Data extracted from a collection
***
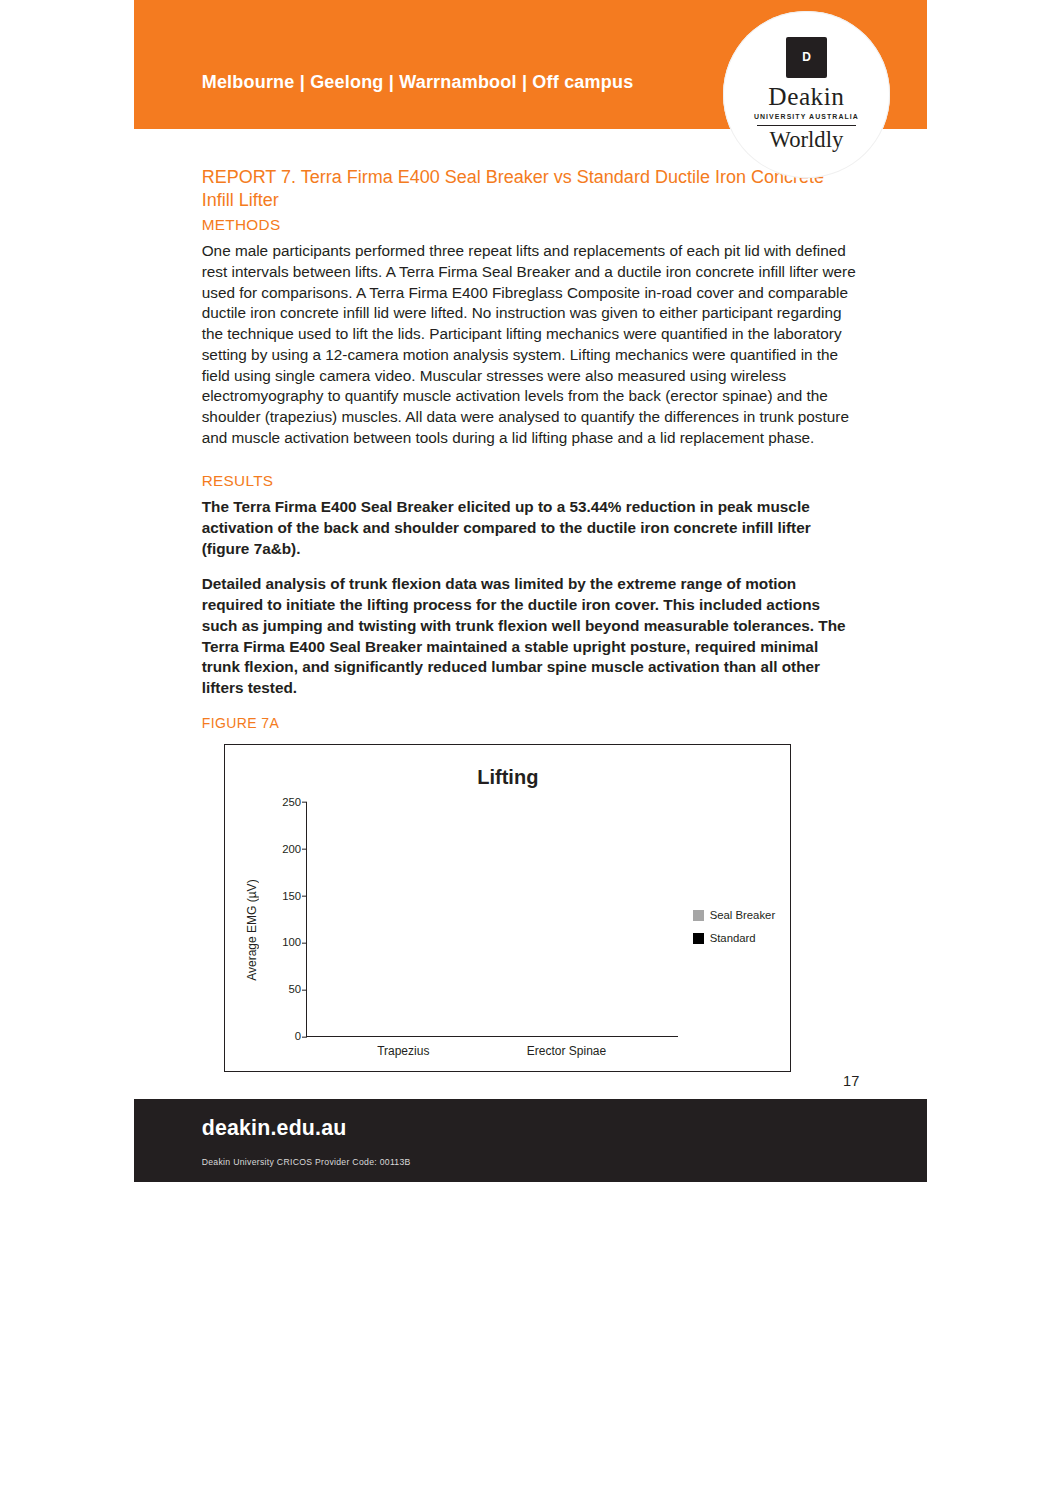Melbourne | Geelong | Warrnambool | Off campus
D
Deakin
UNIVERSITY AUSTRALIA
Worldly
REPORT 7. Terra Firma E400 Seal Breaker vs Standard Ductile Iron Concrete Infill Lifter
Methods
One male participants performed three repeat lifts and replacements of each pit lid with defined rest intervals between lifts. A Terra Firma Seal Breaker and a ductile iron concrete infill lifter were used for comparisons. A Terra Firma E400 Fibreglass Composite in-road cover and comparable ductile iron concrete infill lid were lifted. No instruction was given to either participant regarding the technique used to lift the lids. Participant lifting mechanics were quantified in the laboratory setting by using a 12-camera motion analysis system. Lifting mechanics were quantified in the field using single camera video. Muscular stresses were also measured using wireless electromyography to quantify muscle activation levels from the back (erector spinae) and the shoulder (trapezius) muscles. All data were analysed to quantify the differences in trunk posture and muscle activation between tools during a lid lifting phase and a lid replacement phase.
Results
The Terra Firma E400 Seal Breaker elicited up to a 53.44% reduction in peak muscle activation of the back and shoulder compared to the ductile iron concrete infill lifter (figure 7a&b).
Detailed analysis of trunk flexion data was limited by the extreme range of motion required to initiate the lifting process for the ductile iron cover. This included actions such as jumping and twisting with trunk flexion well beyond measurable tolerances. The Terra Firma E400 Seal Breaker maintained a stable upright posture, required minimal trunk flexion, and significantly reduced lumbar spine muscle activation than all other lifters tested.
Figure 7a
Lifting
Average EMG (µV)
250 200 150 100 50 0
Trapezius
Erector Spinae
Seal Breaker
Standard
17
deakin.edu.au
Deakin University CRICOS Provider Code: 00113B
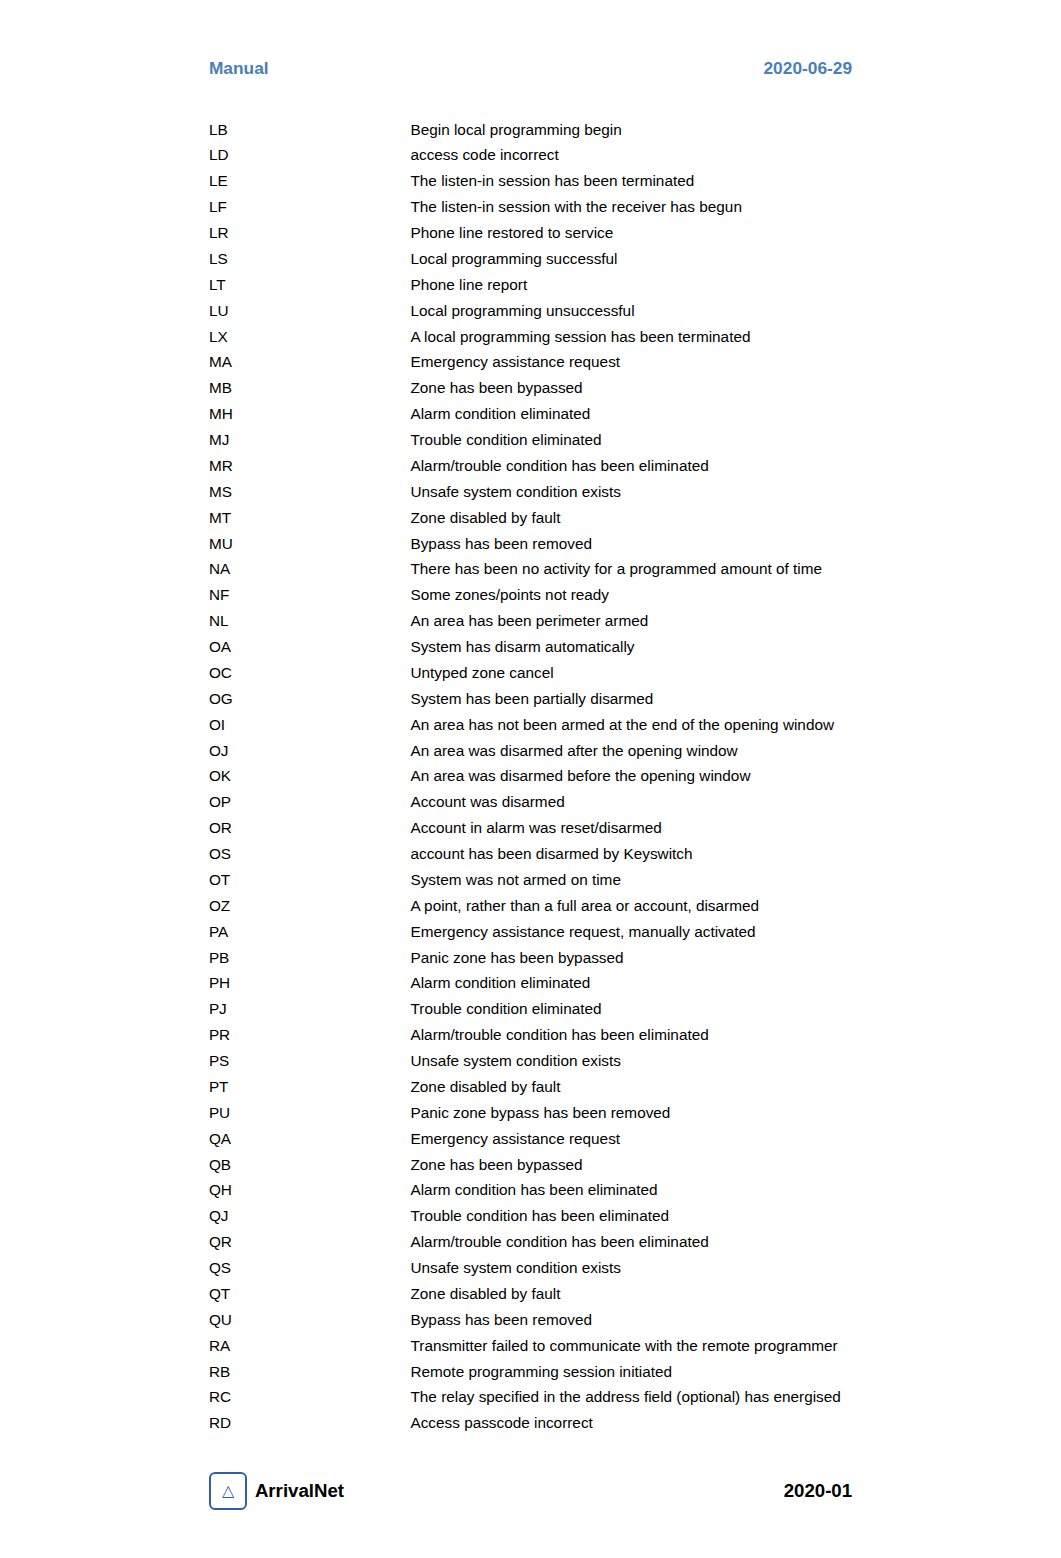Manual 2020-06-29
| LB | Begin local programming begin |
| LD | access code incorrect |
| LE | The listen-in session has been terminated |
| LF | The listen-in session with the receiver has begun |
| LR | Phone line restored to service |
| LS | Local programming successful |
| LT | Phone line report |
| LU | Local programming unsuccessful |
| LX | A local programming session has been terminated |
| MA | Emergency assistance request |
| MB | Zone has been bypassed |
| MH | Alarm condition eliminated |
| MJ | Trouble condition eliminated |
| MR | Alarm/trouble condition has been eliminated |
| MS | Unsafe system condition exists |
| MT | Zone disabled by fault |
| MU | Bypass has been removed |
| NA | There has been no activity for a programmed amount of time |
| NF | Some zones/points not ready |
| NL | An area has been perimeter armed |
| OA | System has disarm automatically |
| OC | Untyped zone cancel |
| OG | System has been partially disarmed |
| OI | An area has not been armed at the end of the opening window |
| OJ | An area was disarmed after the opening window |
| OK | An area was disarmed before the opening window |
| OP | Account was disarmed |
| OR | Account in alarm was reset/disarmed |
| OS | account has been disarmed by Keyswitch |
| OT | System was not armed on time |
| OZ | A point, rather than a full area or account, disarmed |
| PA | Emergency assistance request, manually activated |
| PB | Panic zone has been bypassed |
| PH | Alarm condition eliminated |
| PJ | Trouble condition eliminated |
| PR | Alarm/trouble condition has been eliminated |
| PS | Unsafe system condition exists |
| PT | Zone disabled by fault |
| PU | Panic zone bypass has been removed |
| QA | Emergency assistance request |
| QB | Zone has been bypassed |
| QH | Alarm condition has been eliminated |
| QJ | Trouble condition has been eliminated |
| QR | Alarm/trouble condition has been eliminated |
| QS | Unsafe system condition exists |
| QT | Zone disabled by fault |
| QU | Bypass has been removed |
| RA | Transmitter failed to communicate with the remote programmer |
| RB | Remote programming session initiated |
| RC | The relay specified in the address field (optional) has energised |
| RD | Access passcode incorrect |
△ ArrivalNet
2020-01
***
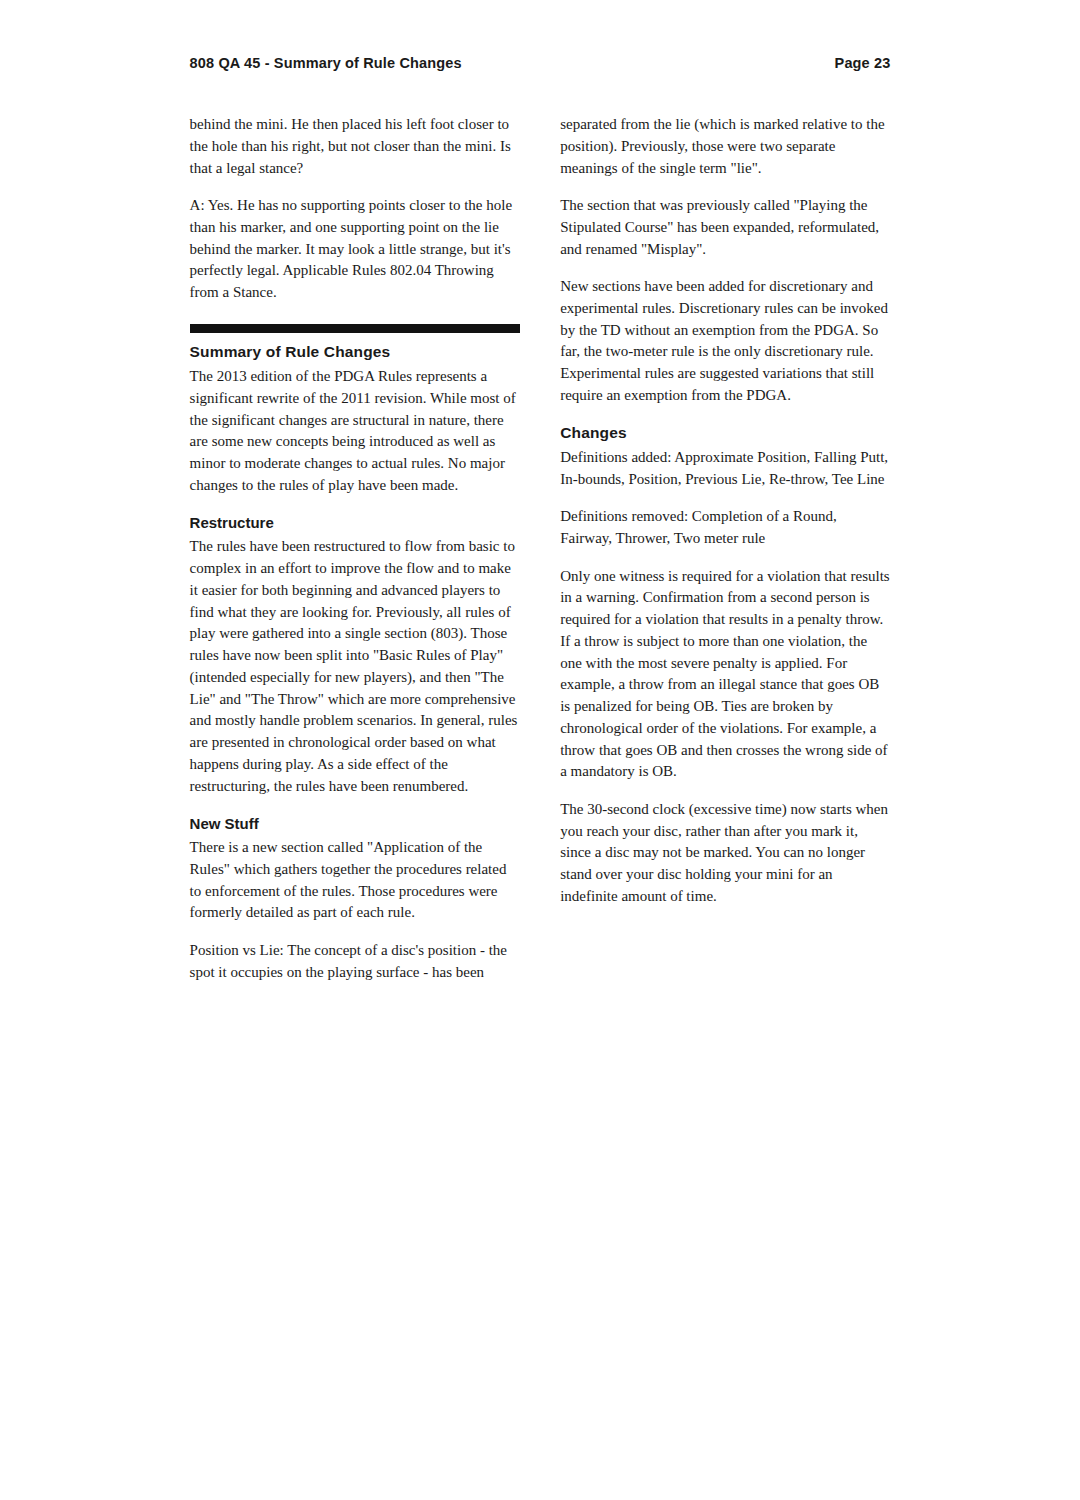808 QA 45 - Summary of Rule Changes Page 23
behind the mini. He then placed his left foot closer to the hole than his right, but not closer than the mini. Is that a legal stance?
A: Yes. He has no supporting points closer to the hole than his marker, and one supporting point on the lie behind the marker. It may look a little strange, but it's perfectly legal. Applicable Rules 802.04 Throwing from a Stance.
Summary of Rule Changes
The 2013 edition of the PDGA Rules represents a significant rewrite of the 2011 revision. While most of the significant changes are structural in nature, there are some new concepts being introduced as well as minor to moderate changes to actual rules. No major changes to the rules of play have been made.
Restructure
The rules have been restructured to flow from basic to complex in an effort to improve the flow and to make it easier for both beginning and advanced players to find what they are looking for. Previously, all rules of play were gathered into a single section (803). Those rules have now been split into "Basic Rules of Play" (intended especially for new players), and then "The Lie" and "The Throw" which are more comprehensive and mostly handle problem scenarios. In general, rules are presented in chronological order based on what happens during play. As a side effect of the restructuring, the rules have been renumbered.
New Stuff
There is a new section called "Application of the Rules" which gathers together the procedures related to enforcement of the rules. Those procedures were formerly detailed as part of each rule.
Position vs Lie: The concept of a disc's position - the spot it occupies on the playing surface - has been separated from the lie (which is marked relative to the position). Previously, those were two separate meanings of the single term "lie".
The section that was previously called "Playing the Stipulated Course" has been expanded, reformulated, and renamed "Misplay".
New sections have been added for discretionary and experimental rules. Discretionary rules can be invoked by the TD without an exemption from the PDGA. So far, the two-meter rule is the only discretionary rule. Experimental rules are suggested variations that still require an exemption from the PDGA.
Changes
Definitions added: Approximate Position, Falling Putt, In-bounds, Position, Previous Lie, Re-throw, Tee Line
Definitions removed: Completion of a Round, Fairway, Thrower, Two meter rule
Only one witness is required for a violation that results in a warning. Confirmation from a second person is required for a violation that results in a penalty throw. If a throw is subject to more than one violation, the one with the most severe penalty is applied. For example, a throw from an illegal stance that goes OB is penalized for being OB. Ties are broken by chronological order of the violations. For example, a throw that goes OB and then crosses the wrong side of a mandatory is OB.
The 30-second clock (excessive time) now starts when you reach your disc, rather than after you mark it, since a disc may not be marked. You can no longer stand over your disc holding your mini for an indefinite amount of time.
***
EXERCISE
Count every line in the data that contains the word "time", then give that count and nothing else.

SOLUTION TO THIS PROBLEM
3